Door closing

When I was a teenager I thought a great way to end a movie would be to have a scene where a person walks through a door of a home they're leaving, moving out of, and then closes it. The camera doesn't follow them it just stays focused on that door and that's it. The end. The end of time in that place, that part of their life, the end of the story.

It seems simple and elegant.

I think of that image whenever I move.

Leaving a place, somewhere you have lived, always feels strange and surreal. Sometimes I'm sad to go. Sometimes I have other things on my mind. Always the chaos of moving and packing and trying to decipher which possessions you actually need and want. That feeling like you own all together too many things and they might just eat you. The frustration of knowing that you have something but that it's in one box or another.

I just moved. Something I knew was going to happen, something I should be excited about.

The last several months of my life has been hard and a lot of things have happened to me. I was more than happy to leave where I was living and get a new start. A bold period was the punctuation mark of choice. Over. Done. New start. New home. New part of town. No reminders, no walking by the things telling me how much of a mess my life was.

Then there's the boxes. You have to unpack, make it work for the new space.

It's bigger and I like the furniture better.

I am trying not to fixate on the various ways in which the building and location are probably toxic and killing me.
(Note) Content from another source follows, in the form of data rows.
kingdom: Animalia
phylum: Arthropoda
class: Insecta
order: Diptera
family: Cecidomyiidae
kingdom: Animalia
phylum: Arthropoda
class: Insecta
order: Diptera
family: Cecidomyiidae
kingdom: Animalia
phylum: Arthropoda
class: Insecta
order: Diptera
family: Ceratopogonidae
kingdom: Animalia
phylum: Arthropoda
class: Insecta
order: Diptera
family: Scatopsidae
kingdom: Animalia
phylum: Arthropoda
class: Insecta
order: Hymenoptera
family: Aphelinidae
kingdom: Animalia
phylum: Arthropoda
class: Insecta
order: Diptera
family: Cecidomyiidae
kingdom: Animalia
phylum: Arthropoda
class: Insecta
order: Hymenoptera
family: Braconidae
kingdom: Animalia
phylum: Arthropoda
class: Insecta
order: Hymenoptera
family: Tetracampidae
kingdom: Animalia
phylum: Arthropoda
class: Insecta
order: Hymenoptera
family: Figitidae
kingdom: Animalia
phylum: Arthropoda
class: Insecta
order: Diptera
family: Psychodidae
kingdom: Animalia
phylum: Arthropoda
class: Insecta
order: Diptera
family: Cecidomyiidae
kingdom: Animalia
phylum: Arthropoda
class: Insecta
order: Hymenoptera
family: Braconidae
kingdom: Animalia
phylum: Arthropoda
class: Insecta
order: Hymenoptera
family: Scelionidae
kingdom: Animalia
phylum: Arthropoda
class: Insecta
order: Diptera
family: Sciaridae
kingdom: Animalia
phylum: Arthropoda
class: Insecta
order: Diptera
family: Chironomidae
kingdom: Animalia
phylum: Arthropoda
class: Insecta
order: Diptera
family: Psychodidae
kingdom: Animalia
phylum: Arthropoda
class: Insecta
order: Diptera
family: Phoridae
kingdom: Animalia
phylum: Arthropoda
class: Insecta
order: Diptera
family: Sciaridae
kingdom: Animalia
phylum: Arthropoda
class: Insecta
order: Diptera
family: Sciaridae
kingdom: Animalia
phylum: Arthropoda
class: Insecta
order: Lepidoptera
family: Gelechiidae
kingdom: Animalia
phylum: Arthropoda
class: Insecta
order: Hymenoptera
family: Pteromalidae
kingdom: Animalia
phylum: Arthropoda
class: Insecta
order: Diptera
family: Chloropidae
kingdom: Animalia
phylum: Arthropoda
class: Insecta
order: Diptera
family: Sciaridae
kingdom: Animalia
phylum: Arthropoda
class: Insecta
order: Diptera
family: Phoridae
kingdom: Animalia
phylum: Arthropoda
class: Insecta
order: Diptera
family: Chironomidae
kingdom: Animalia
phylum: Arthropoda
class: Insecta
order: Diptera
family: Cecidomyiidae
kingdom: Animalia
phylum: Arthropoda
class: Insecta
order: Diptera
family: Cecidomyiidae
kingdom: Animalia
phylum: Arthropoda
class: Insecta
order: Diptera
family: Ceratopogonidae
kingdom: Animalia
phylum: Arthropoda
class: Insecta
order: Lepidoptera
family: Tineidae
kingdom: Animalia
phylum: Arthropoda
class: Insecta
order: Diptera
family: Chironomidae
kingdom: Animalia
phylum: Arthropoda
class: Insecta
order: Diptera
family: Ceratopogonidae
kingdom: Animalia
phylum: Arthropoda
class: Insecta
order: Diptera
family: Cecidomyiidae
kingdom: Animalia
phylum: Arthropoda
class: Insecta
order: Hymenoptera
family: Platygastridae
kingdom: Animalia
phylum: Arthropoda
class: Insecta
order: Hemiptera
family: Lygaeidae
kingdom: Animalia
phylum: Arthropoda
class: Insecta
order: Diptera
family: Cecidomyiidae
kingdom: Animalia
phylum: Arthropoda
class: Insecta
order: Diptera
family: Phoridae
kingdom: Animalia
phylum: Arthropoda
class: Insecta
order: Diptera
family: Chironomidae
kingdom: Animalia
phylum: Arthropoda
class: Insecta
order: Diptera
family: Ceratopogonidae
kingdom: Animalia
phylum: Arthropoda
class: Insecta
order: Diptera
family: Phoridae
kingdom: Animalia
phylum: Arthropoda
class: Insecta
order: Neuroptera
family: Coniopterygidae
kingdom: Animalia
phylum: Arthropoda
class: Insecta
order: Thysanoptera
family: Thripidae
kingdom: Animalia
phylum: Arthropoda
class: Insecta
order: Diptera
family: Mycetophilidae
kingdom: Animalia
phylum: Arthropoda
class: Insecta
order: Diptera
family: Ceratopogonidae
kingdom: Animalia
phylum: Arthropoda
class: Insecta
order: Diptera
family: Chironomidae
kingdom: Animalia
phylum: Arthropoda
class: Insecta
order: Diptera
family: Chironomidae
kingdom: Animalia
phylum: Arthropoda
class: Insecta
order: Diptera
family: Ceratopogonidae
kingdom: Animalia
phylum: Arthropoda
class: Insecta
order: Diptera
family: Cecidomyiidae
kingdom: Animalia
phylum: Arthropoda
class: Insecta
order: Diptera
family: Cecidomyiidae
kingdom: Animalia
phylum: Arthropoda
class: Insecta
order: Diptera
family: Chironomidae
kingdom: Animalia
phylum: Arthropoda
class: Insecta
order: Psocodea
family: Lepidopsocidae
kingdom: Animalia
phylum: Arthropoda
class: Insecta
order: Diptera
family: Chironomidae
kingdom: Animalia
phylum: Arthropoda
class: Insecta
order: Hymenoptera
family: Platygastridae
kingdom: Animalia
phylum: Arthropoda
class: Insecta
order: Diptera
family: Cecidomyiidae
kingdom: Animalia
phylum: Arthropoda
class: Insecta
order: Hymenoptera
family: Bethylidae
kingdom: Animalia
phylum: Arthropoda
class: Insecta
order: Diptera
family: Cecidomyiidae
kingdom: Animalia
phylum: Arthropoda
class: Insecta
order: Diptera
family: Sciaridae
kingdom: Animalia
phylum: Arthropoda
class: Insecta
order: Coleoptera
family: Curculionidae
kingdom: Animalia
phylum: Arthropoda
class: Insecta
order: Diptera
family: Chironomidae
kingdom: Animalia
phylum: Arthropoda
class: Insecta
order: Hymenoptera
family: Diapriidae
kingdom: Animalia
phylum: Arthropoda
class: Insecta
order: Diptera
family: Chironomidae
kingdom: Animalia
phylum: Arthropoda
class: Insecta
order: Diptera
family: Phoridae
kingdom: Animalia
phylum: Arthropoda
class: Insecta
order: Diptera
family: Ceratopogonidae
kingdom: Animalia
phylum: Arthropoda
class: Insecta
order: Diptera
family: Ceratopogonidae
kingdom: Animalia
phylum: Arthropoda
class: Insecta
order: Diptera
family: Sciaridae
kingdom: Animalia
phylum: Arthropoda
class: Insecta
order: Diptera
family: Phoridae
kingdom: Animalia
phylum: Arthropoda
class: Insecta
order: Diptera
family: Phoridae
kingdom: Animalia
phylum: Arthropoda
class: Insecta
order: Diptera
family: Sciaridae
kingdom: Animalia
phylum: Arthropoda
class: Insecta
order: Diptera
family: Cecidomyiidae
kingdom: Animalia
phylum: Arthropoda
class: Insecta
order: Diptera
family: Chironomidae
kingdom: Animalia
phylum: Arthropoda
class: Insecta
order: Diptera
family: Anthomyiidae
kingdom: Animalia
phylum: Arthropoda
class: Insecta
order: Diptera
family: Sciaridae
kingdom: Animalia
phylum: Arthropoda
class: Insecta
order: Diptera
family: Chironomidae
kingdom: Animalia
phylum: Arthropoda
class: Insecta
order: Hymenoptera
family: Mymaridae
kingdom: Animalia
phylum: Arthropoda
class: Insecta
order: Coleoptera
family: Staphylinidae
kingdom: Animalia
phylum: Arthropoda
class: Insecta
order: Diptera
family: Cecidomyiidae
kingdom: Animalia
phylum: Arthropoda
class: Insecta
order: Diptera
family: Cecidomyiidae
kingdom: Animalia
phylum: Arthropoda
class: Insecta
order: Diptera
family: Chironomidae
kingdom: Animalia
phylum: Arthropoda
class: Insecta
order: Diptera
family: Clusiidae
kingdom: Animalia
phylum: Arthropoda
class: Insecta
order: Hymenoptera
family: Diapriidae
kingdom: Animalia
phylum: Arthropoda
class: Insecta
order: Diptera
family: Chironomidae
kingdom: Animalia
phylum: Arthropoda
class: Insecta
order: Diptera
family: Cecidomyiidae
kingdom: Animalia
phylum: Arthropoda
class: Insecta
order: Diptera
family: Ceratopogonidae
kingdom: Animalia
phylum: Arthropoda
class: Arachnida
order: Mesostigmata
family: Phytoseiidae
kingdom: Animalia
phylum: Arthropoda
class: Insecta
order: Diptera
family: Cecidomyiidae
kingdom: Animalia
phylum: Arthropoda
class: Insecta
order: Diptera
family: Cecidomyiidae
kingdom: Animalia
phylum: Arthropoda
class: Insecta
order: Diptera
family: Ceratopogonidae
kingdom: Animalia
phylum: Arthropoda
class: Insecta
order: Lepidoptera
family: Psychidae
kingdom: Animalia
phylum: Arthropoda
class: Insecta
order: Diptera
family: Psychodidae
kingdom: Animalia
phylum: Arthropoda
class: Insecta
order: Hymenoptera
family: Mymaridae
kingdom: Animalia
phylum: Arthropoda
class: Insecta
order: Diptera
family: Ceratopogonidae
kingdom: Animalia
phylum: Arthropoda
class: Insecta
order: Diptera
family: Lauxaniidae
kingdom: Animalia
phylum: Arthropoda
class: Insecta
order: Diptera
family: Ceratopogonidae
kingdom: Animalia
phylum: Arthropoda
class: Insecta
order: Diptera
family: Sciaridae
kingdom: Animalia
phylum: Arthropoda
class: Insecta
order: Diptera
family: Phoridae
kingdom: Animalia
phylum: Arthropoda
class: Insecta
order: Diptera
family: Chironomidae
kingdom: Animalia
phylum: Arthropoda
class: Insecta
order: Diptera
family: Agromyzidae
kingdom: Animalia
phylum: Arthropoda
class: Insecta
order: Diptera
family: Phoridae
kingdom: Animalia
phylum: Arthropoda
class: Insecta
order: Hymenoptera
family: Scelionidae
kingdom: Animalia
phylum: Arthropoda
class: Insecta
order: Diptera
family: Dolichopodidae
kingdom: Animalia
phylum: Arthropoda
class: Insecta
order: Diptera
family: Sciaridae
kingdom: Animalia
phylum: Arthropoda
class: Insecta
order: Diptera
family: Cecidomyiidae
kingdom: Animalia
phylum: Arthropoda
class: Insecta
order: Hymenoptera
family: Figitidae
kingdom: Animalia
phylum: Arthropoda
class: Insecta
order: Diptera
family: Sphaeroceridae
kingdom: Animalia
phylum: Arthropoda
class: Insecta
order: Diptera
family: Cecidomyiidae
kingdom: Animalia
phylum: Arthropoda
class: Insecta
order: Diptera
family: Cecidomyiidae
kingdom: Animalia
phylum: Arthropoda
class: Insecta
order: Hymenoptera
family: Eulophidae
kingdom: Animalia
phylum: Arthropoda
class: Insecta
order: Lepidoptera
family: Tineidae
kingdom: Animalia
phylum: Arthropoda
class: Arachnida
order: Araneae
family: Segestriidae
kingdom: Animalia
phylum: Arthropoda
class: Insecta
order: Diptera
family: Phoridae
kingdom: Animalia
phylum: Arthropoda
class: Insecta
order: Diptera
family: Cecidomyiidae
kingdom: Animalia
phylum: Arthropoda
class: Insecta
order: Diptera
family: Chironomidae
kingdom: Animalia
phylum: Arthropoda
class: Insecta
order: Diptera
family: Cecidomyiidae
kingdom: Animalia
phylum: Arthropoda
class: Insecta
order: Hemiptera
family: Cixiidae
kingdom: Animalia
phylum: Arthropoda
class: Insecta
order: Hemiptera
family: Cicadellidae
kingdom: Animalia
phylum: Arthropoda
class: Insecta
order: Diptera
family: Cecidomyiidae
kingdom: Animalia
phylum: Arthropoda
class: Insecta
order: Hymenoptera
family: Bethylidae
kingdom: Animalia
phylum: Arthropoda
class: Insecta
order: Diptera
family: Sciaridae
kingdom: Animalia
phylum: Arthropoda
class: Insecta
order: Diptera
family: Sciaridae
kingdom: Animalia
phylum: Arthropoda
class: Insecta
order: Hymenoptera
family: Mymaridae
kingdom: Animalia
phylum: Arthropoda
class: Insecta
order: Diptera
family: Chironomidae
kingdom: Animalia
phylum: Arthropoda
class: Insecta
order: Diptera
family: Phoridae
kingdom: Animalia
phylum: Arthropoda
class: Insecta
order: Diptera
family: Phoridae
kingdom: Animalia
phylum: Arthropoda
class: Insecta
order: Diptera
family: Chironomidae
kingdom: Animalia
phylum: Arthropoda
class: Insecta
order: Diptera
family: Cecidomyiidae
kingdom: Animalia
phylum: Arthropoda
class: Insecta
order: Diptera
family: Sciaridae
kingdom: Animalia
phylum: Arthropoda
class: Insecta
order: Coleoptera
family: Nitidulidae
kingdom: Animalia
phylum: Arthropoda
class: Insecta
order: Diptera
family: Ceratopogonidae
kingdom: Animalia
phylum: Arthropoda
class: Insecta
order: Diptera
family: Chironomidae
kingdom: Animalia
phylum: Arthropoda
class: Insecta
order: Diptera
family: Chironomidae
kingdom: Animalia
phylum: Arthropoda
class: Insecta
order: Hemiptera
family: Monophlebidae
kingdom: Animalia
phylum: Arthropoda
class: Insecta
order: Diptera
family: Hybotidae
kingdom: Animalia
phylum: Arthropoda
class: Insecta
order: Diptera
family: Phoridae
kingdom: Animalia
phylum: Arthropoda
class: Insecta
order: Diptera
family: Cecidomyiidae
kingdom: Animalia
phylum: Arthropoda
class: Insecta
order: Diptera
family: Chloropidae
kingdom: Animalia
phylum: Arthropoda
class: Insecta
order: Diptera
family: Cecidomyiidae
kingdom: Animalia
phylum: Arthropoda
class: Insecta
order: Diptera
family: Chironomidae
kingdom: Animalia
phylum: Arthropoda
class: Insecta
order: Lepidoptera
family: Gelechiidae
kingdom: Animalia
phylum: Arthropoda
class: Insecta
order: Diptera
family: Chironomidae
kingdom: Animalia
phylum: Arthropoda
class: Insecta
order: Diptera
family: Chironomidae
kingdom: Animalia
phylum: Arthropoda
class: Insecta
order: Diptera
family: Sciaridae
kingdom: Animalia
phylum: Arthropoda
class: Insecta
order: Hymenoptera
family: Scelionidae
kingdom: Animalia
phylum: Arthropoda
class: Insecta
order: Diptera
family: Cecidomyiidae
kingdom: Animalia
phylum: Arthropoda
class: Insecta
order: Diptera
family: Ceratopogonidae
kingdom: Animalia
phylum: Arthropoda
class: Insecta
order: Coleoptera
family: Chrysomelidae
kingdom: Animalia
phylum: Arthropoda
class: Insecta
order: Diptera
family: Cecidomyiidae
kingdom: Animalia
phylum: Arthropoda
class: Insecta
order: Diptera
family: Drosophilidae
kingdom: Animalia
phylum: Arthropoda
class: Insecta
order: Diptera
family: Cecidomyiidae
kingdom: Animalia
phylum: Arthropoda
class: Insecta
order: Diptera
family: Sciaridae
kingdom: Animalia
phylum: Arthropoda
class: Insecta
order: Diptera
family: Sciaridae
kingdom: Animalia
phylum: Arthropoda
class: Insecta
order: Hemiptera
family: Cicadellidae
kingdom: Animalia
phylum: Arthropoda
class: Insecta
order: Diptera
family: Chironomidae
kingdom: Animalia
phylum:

I did it for the last building and I'm sure I'd do it for anywhere else. Part of it's reasonable, part of it's not. I should spend less time thinking about how the world is toxic and killing me. Then again the world should be less toxic and more should be done to stop things from killing me or slowly poisoning me.

It's nice being closer to things, having more to do nearby. It's nice having a bigger room. It's nice to finally have this hard chapter in my life end. For so long all I wanted was for the housing drama and the injuries and health issues to end. For the door to close, for me to be ready to move on.

After getting here, to this new place, that I will slowly feel more and more settled in, I decided to listen to Sun In An Empty Room by the Weakerthans. It's moving related:

Now that the furniture’s returning to its Goodwill home
With dishes in last week’s papers, rumours and elections, crosswords, an unending war
That blacken our fingers, smear their prints on every door pulled shut.
Now that the last month’s rent is scheming with the damage deposit

And:

Know that the things we need to say
Have been said already anyway
By parallelograms of light
On walls that we repainted white

Sun in an empty room

Take eight minutes and divide
By ninety million lonely miles
And watch the shadow cross the floor
We don’t live here anymore

It fits right?

There's also another song that I can't place or track down that feels like it's by the Maccabees and has a lyric referring to box cutters. I can't figure out what it is but I can picture album art from my high school cd stack and hum a tune.

The beauty of the door closing image is that in a movie, or book, any kind of story really, there's just the end. It keeps going but you don't get to know what happens — blah blah sequels but that's not the point. I really like the ending of Firefly because it's so mundane. They are just doing their thing. No drama, just life.

In reality you don't stay on the other side of the door. You are in a truck or taxi going somewhere else, going to what's next. Tired, wondering. Trying to say goodbye as best you can while dealing with life as it comes at you.